Sebastião Salgado, grand témoin de l'état du monde, est mort

Grand témoin de la condition humaine et de la planète, le photographe franco-brésilien Sebastião Salgado, connu pour ses grandes images en noir et blanc de peuples défavorisés et de la forêt amazonienne, est mort vendredi à 81 ans à Paris.
L'Académie des Beaux-Arts française, dont il était membre, a annoncé son décès.
"Photographe parcourant le monde sans arrêt, il a contracté une forme particulière de malaria en 2010, en Indonésie, dans le cadre de son projet +Genesis+. Quinze ans plus tard, les complications de cette maladie se sont transformées en une leucémie sévère, qui a eu raison de lui", a fait savoir sa famille dans un communiqué transmis à l'AFP.

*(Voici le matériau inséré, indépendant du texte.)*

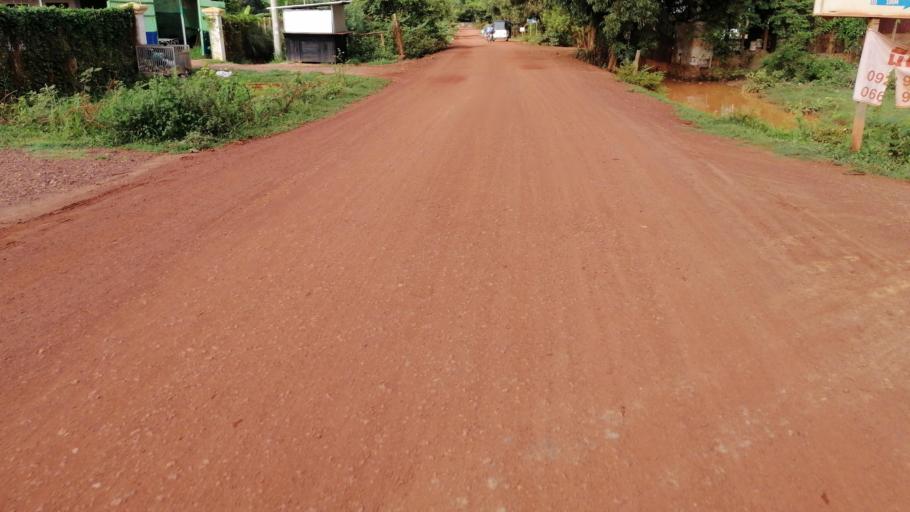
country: KH
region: Siem Reap
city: Siem Reap
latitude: 13.3603
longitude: 103.8293
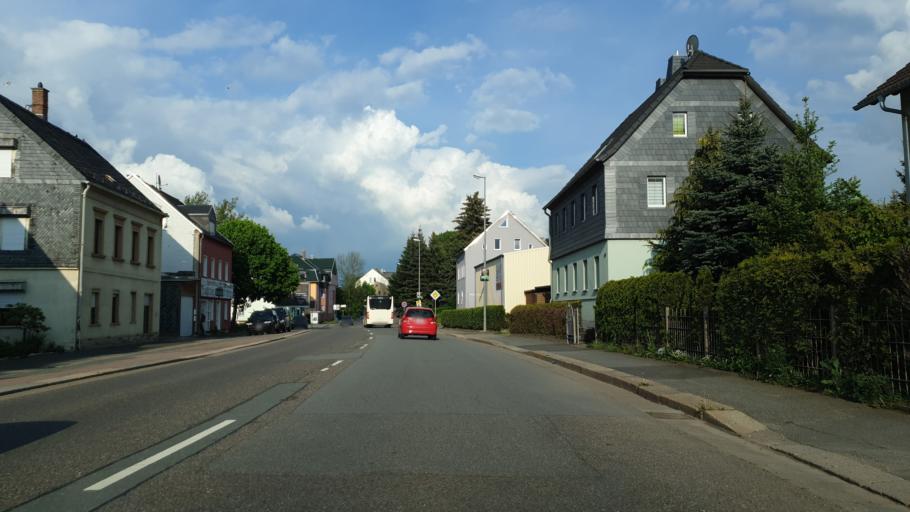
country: DE
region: Saxony
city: Neukirchen
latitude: 50.8194
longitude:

De Brasilia, le président brésilien Lula a rendu hommage à son compatriote, "l'un des plus grands et meilleurs photographes que le monde ait connus".
La Maison européenne de la photographie, à Paris, a évoqué ses images "puissantes, profondément engagées et d’une force graphique rare", qui "ont contribué à transformer notre regard sur le monde".
Un de ses confrères, l'Américain Steve McCurry, a salué sur Instagram "sa vision et son humanité". "Il n'a pas seulement documenté la condition humaine avec une profondeur inégalée, mais a aussi aidé à sauver la planète avec son travail pour la reforestation (...)", a-t-il écrit.
Dans son Etat natal de Minas Gerais, Salgado a fondé l'institut Terra, pour faire repousser la forêt et régénérer la biodiversité.
Selon la présidence de la COP30 sur les changements climatiques, prévue en novembre au Brésil, il a "inspiré des millions de personnes en décrivant, avec sensibilité et maestria, la relation entre l’humanité et l’environnement".
Certains reprochaient à Salgado de tirer profit d'une "esthétique de la misère", des critiques qu'il préférait ignorer.
Il n'avait "jamais détourné le regard" du réel "pour que le monde puisse, à son tour, le regarder en face", a relevé la ministre française de la Culture Rachida Dati.
"langage puissant"
Il laisse un héritage unique en images de ses centaines de voyages à travers la forêt amazonienne mais aussi à travers la planète, du Rwanda à l'Indonésie, du Guatemala au Bangladesh, capturant avec son objectif des tragédies humaines comme la famine, les guerres ou les exodes massifs.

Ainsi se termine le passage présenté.